Rules and Wisdom: Choking Us?

7/19/2012 01:28:00 PM
John Taylor's blog is among the few conservative- or libertarian-leaning econoblogs I read, since his reasoning typically resembles something reality-based (in contrast to, say, Peter Schiff). I also enjoy checking to make sure he's still sporting those odd glasses whose rims actually traverse the browline (you need to find yourself a stylist, girlfriend). He has a post from last weekend agreeing with Chicago economist John Cochrane on what they deem the most important revelation of modern macro: the preference for rules (over discretion).

Setting aside the argument over whether this is actually the useful takeaway Taylor and Cochrane proclaim it to be, it's interesting to suppose what this actually might entail for central banking policy. Taylor's namesake rule contains but "one normative target—a 2 percent inflation rate," which ignores any short-term output or employment deviation in favor of a blind pursuit of price stability. The way I see it, this helps rentiers more than it does the economy as a whole, especially when low inflation is exacerbating the real burden of a big debt overhang -- but I digress.

Even accepting that 2% is a reasonable goal as the sole target of monetary policy, the Fed should be easing on those grounds alone, considering the copious data indicating low and slowing inflation. Since we're at the lower bound, this means more QE or unconventional tricks (like charging interest on reserves or setting caps on interest paid on reserves).

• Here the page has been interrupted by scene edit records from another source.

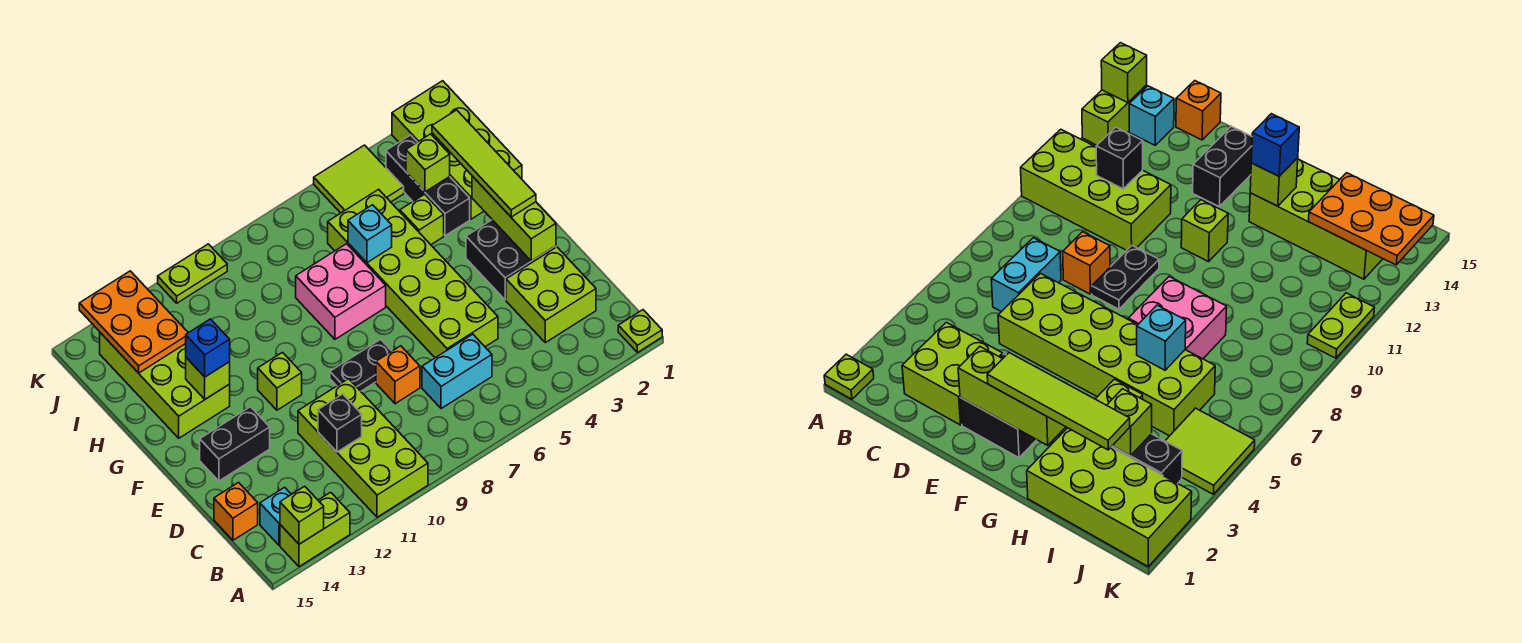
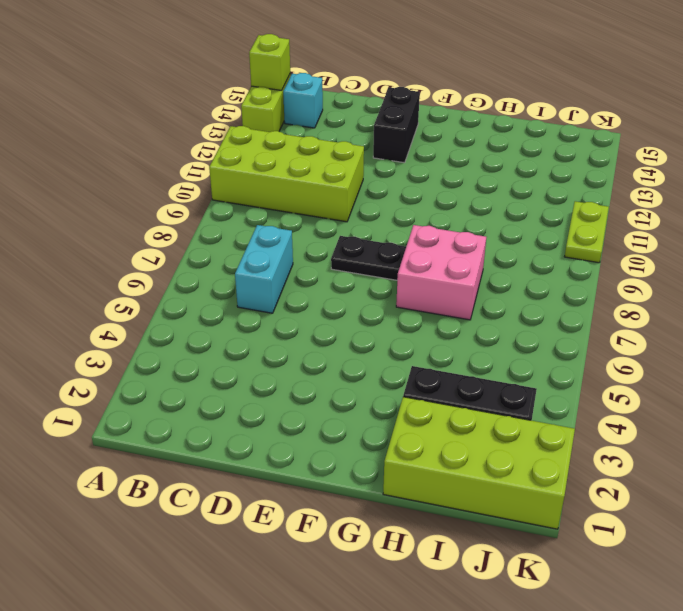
black 1x2 plate [331,236,406,280] -> black 1x2 plate turned to [330,339,391,391]
none -> lime 1x1 plate [618,310,662,353]
none -> lime 2x2 brick [506,247,596,343]
none -> orange 1x1 brick [214,483,258,540]

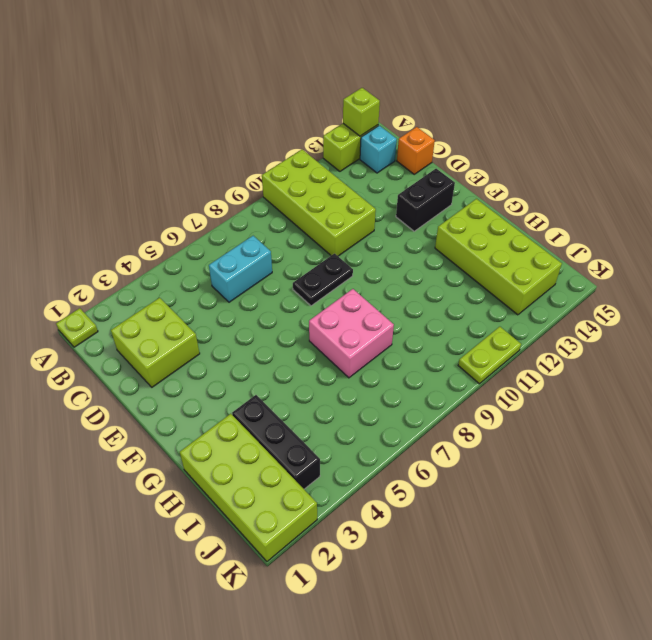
none -> lime 2x6 brick [328,189,498,358]
none -> orange 1x1 brick [376,346,420,404]
none -> black 2x2 brick [466,220,556,300]

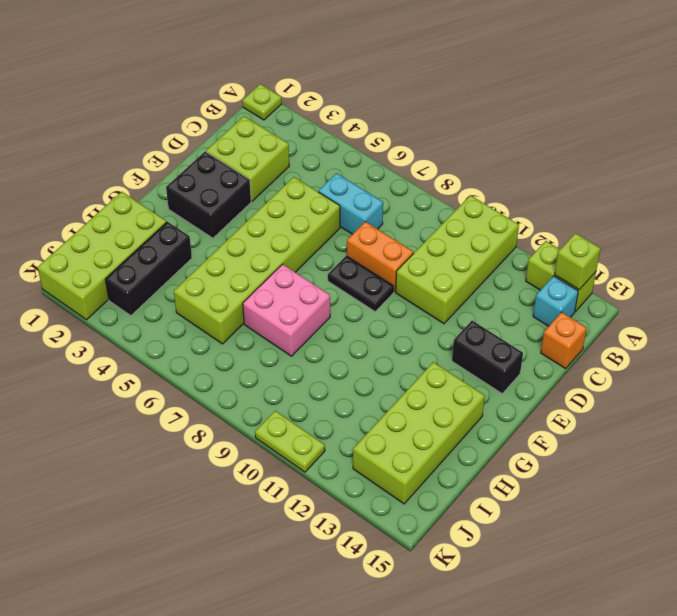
orange 1x2 brick [347,222,413,292] -> orange 1x1 brick [376,346,420,404]
none -> lime 1x1 brick [258,353,302,410]
none -> lime 1x1 brick [400,194,444,245]
none -> lime 2x2 tile [314,145,404,213]

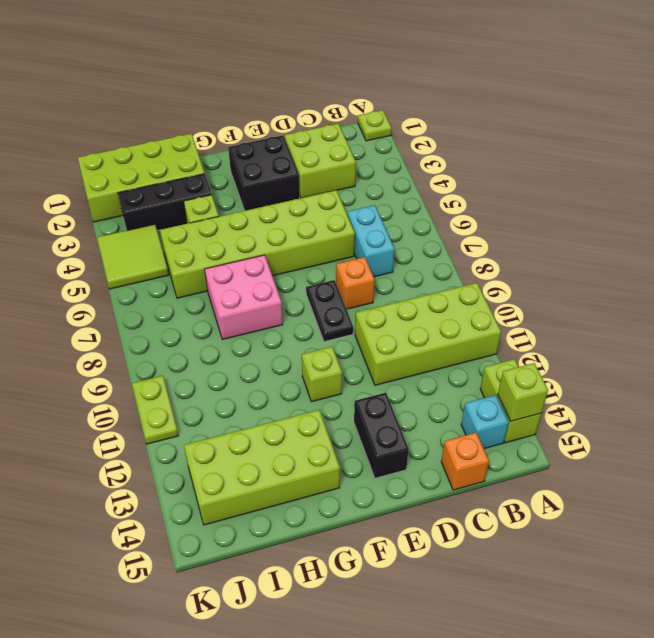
none -> black 1x1 brick [318,394,362,452]
none -> lime 1x3 brick [472,176,556,261]
none -> lime 1x1 brick [186,358,230,399]

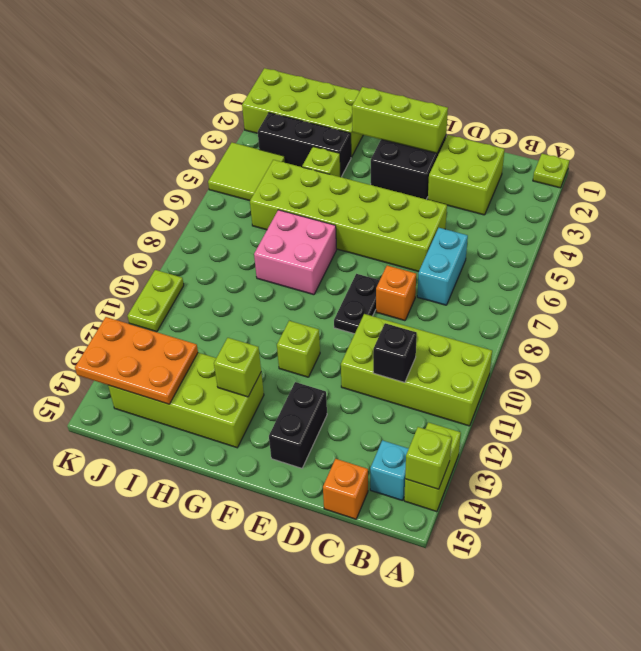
none -> cyan 1x1 brick [348,205,392,263]
none -> lime 1x1 brick [406,134,450,192]
none -> lime 1x4 tile [432,110,536,217]

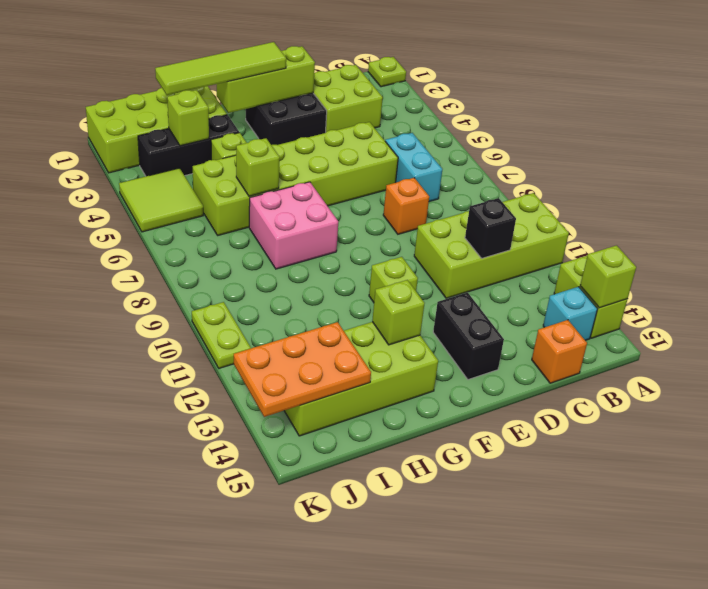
lime 1x1 brick [236,138,280,196] -> cyan 1x1 brick [348,205,392,263]
none -> black 1x2 plate [330,339,391,391]
none -> blue 1x1 brick [186,319,230,377]

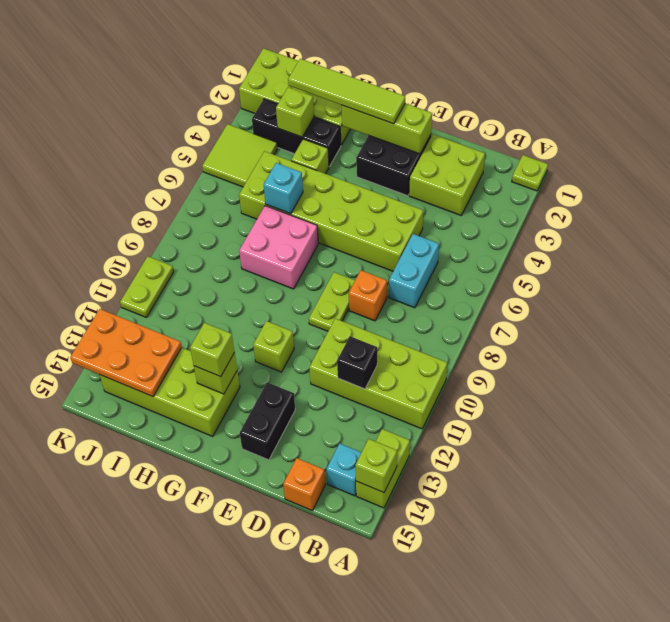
lime 1x2 plate [309,272,355,331] -> black 1x2 plate [330,339,391,391]
lime 1x1 brick [190,323,235,377] -> blue 1x1 brick [186,319,230,377]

This seems unlikely: while there has been a steady stream of rumors about a third round of QE, we hear nothing approaching serious consideration of easing from the Fed.

Sadly, the more we hear from the Fed, the more they seem to exhibit this weird obsession with credibility, which I find tragically misplaced. While Bernanke seems to think aiding a US recovery would endanger the "hard-won credibility" of his institution, I think the greater threat to the Fed's institutional prestige is allowing the recovery to proceed so lethargically. The Fed has stepped in time and countless time again to mitigate economic fallout from financial collapses; is Bernanke really okay presiding over the first Depression since the 30's? Even according to Freshwater types like Cochrane and Taylor, the best policy to achieve credibility is a rule-based policy, which, any way you look at it, is saying ease now! By not easing when the rule is saying we should, we are engaging in passive tightening, which is just as contractionary as active tightening in this case. And I would just love to hear the arguments for contractionary policy.

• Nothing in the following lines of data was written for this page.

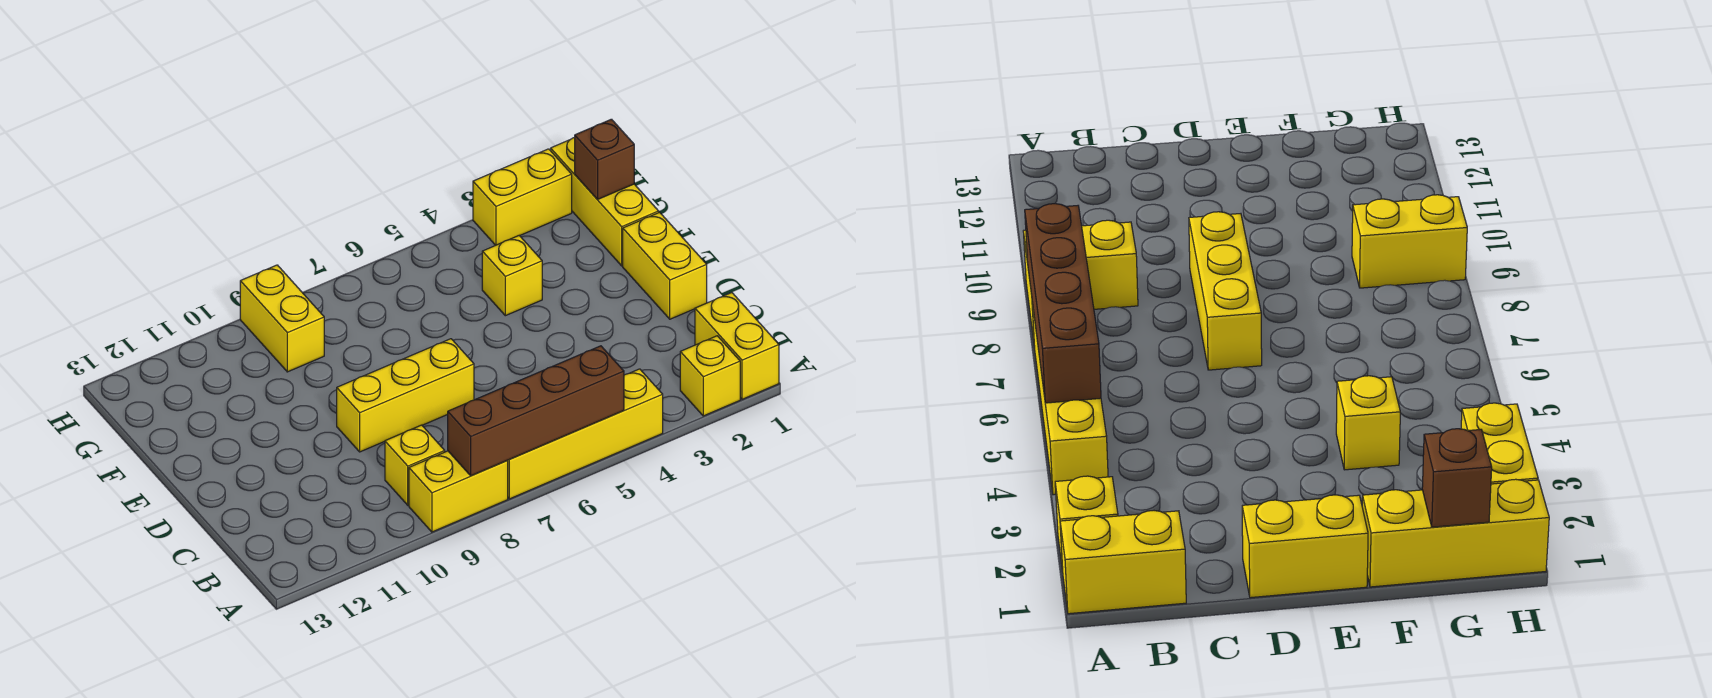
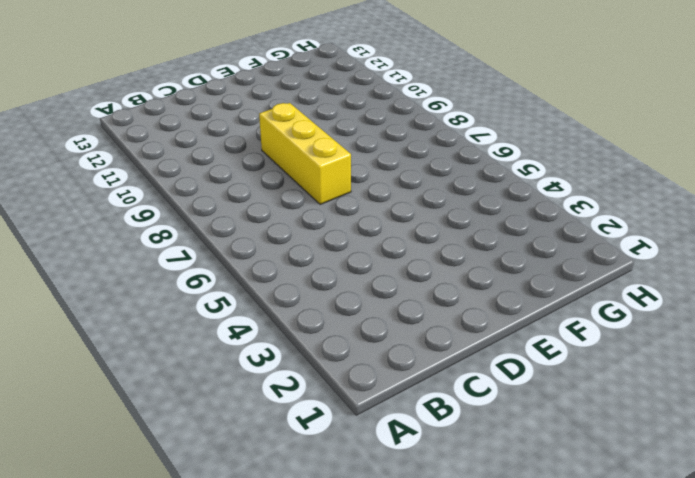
none -> yellow 1x2 brick [695,293,779,399]
none -> yellow 1x1 brick [680,336,740,416]
none -> yellow 1x4 brick [507,369,663,499]

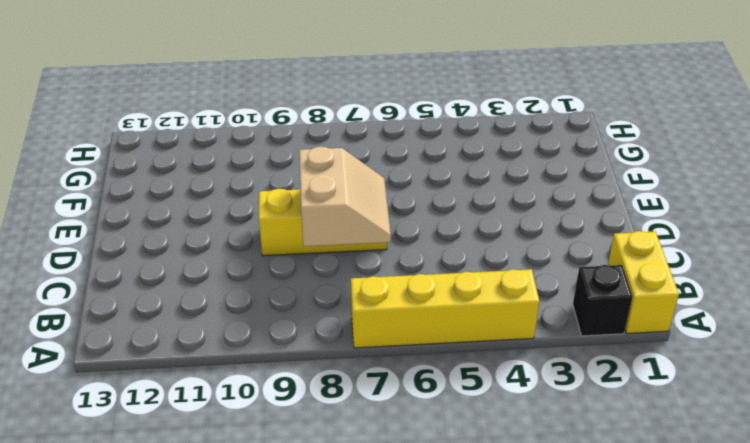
black 1x1 brick [573,265,633,336] -> yellow 1x1 brick [680,336,740,416]
tan 2x2 slope [299,146,391,246] -> none
none -> yellow 1x2 brick [409,451,508,532]
none -> yellow 1x1 brick [385,425,445,505]
none -> yellow 1x2 brick [623,212,707,319]

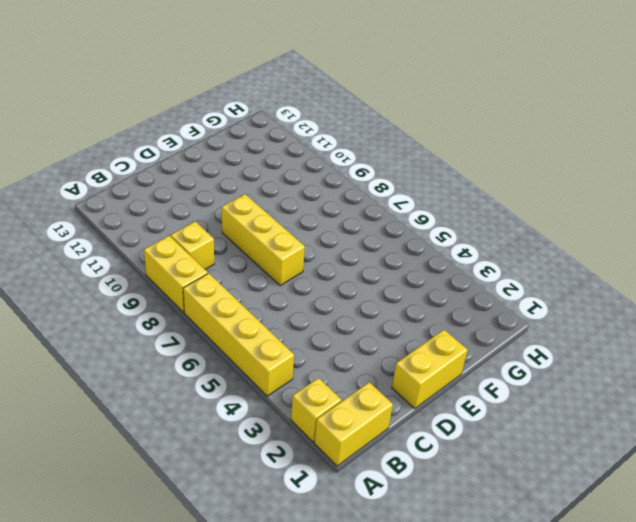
none -> yellow 1x3 brick [551,137,659,266]
none -> yellow 1x1 brick [482,236,542,316]
none -> yellow 1x2 brick [240,265,324,372]

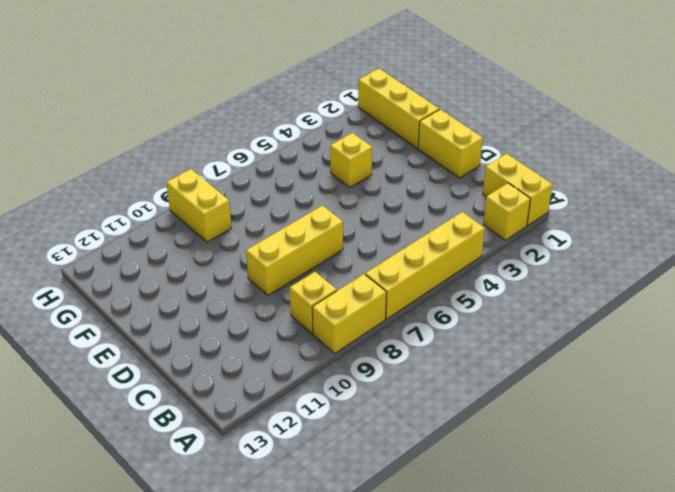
none -> yellow 1x2 brick [473,149,572,245]
none -> brown 1x4 brick [448,346,624,476]
none -> brown 1x1 brick [575,119,634,200]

Revisiting the price-stability target: as I hinted at, I think targeting inflation alone is a lousy way for a central bank to conduct itself. We can see how the ECB's insistence on low inflation has aggravated an already ruinous situation in Europe, including a disastrous decision to actually raise interest rates last year. Nominal GDP targeting has gained some traction from various angles (including Tyler Cowen and Paul Krugman, among others) as a reasonable alternative to inflation-targeting, and is one I feel holds some real promise going forward, hopefully with the next generation of economists. And NGDP targeting would prescribe a totally unambiguous way forward from the disinflationary low-employment rut we see today: ease now and ease hard. No discretion necessary.

Matthew Martin 7/19/2012 05:15:00 PM
Well Taylor actually does argue for contractionary policy in this paper linked from a previous blog post:

The paper includes both a boilerplate RBC model and a more interesting New Keynesian model. He uses the later to argue that there exists a feasible (but not simple) path for tax rates that makes spending cuts expansionary. My first impressions are this: first, he reached the opposite result of a very similar model I've seen, so I think there is some phony business going on in how the taxes are modeled there. Second, this seems to be a rather dubious implication of the model that relies too much on rational expectation/riccardian equivalence, as well as calibrations that haven't been explicitly estimated in the context of his model specifically.
Matthew Martin 7/20/2012 09:34:00 AM
I forgot to mention that I don't believe Taylor's model (which is just a version of the NAWM model developed for the EU) has a binding zero lower bound in it. Seems like an oversight, doesn't it?
daniel j molitor 7/20/2012 11:47:00 AM
so basically taylor argues for expansionary policy, but argues that what common wisdom deems contractionary policy is in fact expansionary. and yes that does seem like as oversight, unless his rule's output were a real rate, in which case a negative rate could be achieved through inflation.
Matthew Martin 7/20/2012 12:44:00 PM
No, it is a nominal interest rate. It would have been a very different paper if Taylor had been advocating exceeding the inflation target in order to target real interest rates.